Likewise, the proposal by Costa Rica for the creation of a multilateral Fund to Alleviate COVID-19 Economics (FACE) can provide significant avenues to overcome the liquidity crisis for developing countries and to build back in a sustainable manner. I hope this proposal will be accepted in the FfD outcome document when we meet next April as well as by the IFIs.
Similarly, the proposal for a liquidity and sustainability facility, proposed by the Economic Commission of Africa, deserves international support.
Third, significantly larger concessional finance must be mobilized for the developing countries who are in need. The poorest countries cannot afford to take on new debt.
The 18th IDA has allocated around US $30 billion dollars in concessional finance. This should be doubled at least. And, donor countries must finally fulfill the promise to provide 0.7% of their GDP as Official Development Assistance (ODA).
Regional and sub-regional financing institutions should increase the level of capitalization and adopting more flexible criteria for lending to the poorer countries.
Fourth, we must halt the illicit flow of trillions of dollars out of the poorer countries to “havens” mostly in the richer countries. Stolen assets should be returned expeditiously and unconditionally.
The fourteen recommendations of the Panel on Financial Accountability Transparency and Integrity (FACTI) should be endorsed and implemented.
Fifth, if we are to build back better and transition to a sustainable global economy and keep global warming to 1.5 degree Celsius, it is vital that the pledge of the advanced countries to mobilize US$100 billion annually as climate finance must be fulfilled.

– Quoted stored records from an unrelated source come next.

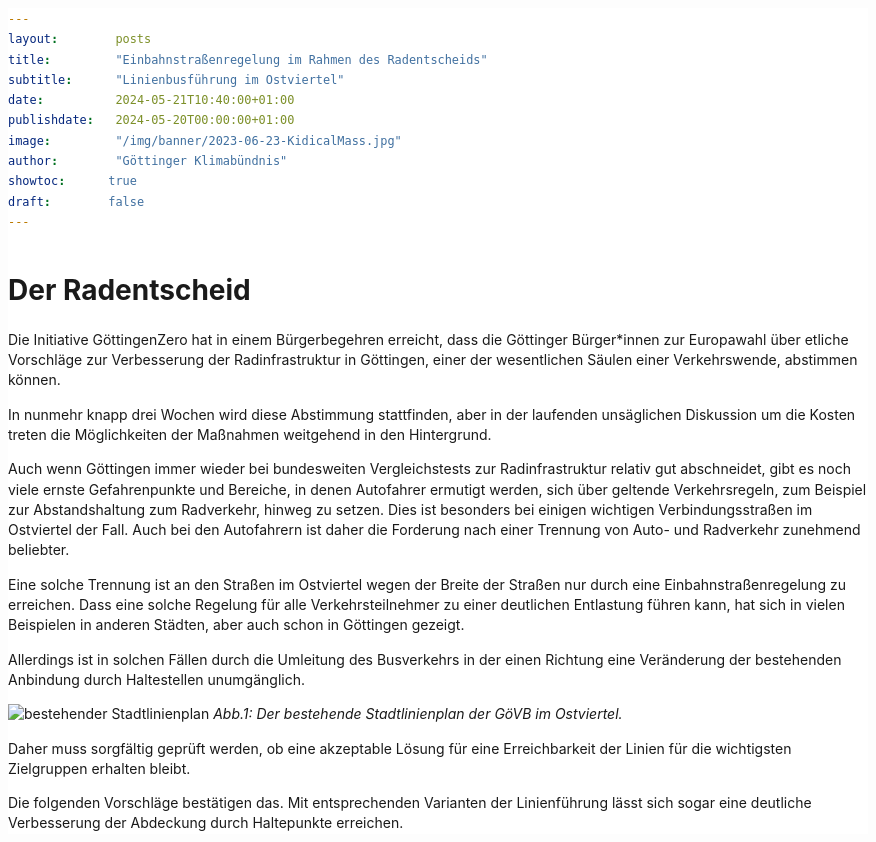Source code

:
 ```yaml
---
layout:        posts
title:         "Einbahnstraßenregelung im Rahmen des Radentscheids"
subtitle:      "Linienbusführung im Ostviertel"
date:          2024-05-21T10:40:00+01:00
publishdate:   2024-05-20T00:00:00+01:00
image:         "/img/banner/2023-06-23-KidicalMass.jpg"
author:        "Göttinger Klimabündnis"
showtoc:      true
draft:        false
---
```


# Der Radentscheid

Die Initiative GöttingenZero hat in einem Bürgerbegehren erreicht, dass
die Göttinger Bürger\*innen zur Europawahl über etliche Vorschläge zur
Verbesserung der Radinfrastruktur in Göttingen, einer der wesentlichen
Säulen einer Verkehrswende, abstimmen können.

In nunmehr knapp drei Wochen wird diese Abstimmung stattfinden, aber in
der laufenden unsäglichen Diskussion um die Kosten treten die
Möglichkeiten der Maßnahmen weitgehend in den Hintergrund.

Auch wenn Göttingen immer wieder bei bundesweiten Vergleichstests zur
Radinfrastruktur relativ gut abschneidet, gibt es noch viele ernste
Gefahrenpunkte und Bereiche, in denen Autofahrer ermutigt werden, sich
über geltende Verkehrsregeln, zum Beispiel zur Abstandshaltung zum
Radverkehr, hinweg zu setzen. Dies ist besonders bei einigen wichtigen
Verbindungsstraßen im Ostviertel der Fall. Auch bei den Autofahrern ist
daher die Forderung nach einer Trennung von Auto- und Radverkehr
zunehmend beliebter.

Eine solche Trennung ist an den Straßen im Ostviertel wegen der Breite
der Straßen nur durch eine Einbahnstraßenregelung zu erreichen. Dass
eine solche Regelung für alle Verkehrsteilnehmer zu einer deutlichen
Entlastung führen kann, hat sich in vielen Beispielen in anderen
Städten, aber auch schon in Göttingen gezeigt.

Allerdings ist in solchen Fällen durch die Umleitung des Busverkehrs in
der einen Richtung eine Veränderung der bestehenden Anbindung durch
Haltestellen unumgänglich.

![bestehender Stadtlinienplan](/img/post/2024-05-21-GöVB_Stadtlinienplan_Goettingen_SuedOst.png) *Abb.1: Der
bestehende Stadtlinienplan der GöVB im Ostviertel.*

Daher muss sorgfältig geprüft werden, ob eine akzeptable Lösung für eine
Erreichbarkeit der Linien für die wichtigsten Zielgruppen erhalten
bleibt.

Die folgenden Vorschläge bestätigen das. Mit entsprechenden Varianten
der Linienführung lässt sich sogar eine deutliche Verbesserung der
Abdeckung durch Haltepunkte erreichen.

Investing in sustainable infrastructure, which impacts 92% of all SDGs, is vital to ensure the transition to a sustainable global economy and to prevent a climate catastrophe.
I have proposed the creation of a public-private facility for Sustainable Infrastructure Investment under the auspices of the United Nations to help developing countries bridge the existing sustainable infrastructure investment gap.
Finally, we must address the systematic inequalities which have been exacerbated by the COVID crisis, and ensure a sustainable and resilience recovery. It is past time to address the structural obstacles which expand inequality and impede global growth. We must build equitable trade, taxation and technology regimes and enable the developing countries to unshackle the potential of their peoples for sustainable production and consumption. The countries of the Latin American and Caribbean region and ECLAC, their organization have both a vital role in promoting such a transition to a more equal, dynamic and prosperous world.